Legislative mandates give utilities no discretion. They must procure specified BESS capacity regardless of merchant conditions. Illinois and Michigan are the only MISO states with this mechanism. Together they target 5,500 MW. Today, 119 MW operates. Both states face a gap between policy ambition and current operational deployment.

​Illinois targets 3,000 MW by 2030 from a 4 MW base

Illinois enacted the Clean and Reliable Grid Affordability Act in January 2026. The law mandates 3,000 MW of BESS by 2030 across Ameren and ComEd territories. Only 4 MW operates within MISO's Illinois footprint today; an additional 96 MW operates in ComEd territory within PJM. Ameren's MISO footprint presents a greenfield opportunity with near-zero queue congestion relative to Michigan or Minnesota. However, no completed MISO-side project exists and therefore lenders have no performance benchmark to underwrite against.

Michigan targets 2,500 MW by 2029 with the most aggressive timeline

Michigan set a 2,500 MW target for DTE Energy and Consumers Energy by 2029, one year ahead of every other MISO state. The state operates 115 MW today. Public Act 233 allows developers to bypass local zoning by routing projects above 50 MW through the Michigan Public Service Commission. In a market where county-level opposition has historically stalled projects, this is a meaningful advantage.

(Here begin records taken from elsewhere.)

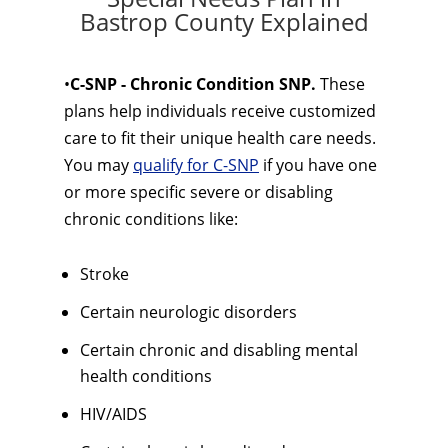
Bastrop County Explained
•
C-SNP - Chronic Condition SNP.
These
plans help individuals receive customized
care to fit their unique health care needs.
You may
qualify for C-SNP
if you have one
or more specific severe or disabling
chronic conditions like:
Stroke
Certain neurologic disorders
Certain chronic and disabling mental
health conditions
HIV/AIDS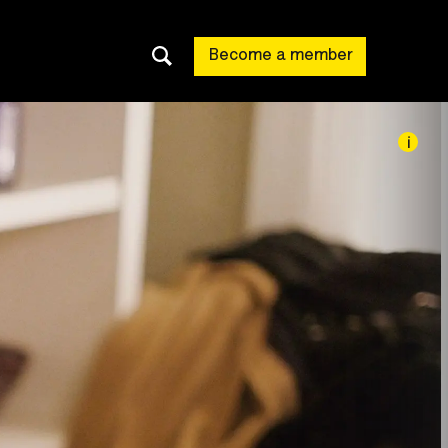
Become a member
i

​Two risks threaten this advantage:

  • Transmission Constraints: Michigan's Lower Peninsula connects to the broader MISO grid through a handful of high-voltage corridors. Until MISO's long-range transmission upgrades land, BESS projects siting away from existing capacity face material network upgrade cost exposure.
  • PA 233 challenges: 109 Michigan municipalities are challenging the MPSC's PA 233 implementation order before the Michigan Court of Appeals. If they prevail, developers lose the right to bypass hostile local permitting entirely.

​Minnesota, Missouri, and Indiana rely on utility offtake, not mandates

Mandates give Illinois and Michigan statutory certainty that IRP states cannot match. The remaining three states rely on utility planning cycles that can be revised or abandoned on three-to-five-year timelines. For developers, this creates a fundamentally different risk profile.

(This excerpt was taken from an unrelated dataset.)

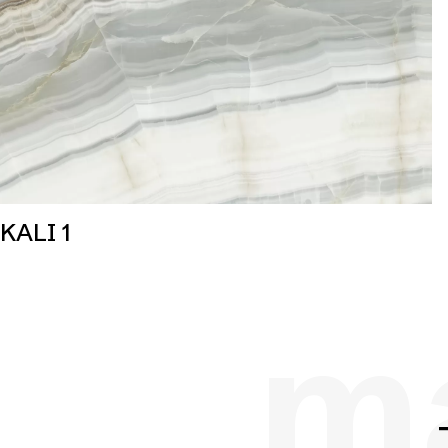
KALI 1
ma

Minnesota combines the strongest arbitrage with the highest interconnection risk

Xcel Energy's IRP targets 1,230 MW of BESS by 2030. The state's 60% wind penetration drove four-hour day-ahead spreads of $243/MW-day, higher than other MISO states.

Nevertheless, interconnection costs offset these strengths. One developer withdrew a 100 MW project after MISO assigned $80 million in network upgrade costs. Developers who can absorb this risk gain first-mover advantage.

Missouri plans 1,000 MW by 2030 through coal retirement replacements

Ameren's Missouri IRP commits 1,000 MW of BESS by 2030, driven by coal plant retirements. Land costs at $4,800 per acre are almost half the cost in Illinois or Indiana. Its six-project queue is the smallest in MISO.

However, Missouri has no state permitting framework for standalone BESS. Every project requires local county approval, and some jurisdictions restrict BESS to solar-accessory use only.

As of Februray 11, 2026, Missouri’s first 400 MW BESS project was approved, meeting 40% of Ameren’s announced IRP.

Indiana proves utility offtake works without mandates

Indiana leads MISO with 337 MW of operational BESS, all built through utility offtake from NIPSCO and AES Indiana. AEP's 765 kV backbone provides high-voltage injection points at retiring coal plants with minimal upgrade costs.


​How should developers choose between these five states?

Projects backed by utility offtake in mandate states are most likely to reach operation. The rest of the 49 GW queue will thin dramatically. Between the 5 states, the question is which risks a developer can manage and which ones they cannot. In mandate states, the offtake agreement is the revenue. Utilities procure by law, not by choice. That obligation converts a legislative target into a contracted revenue stream that project finance lenders will accept.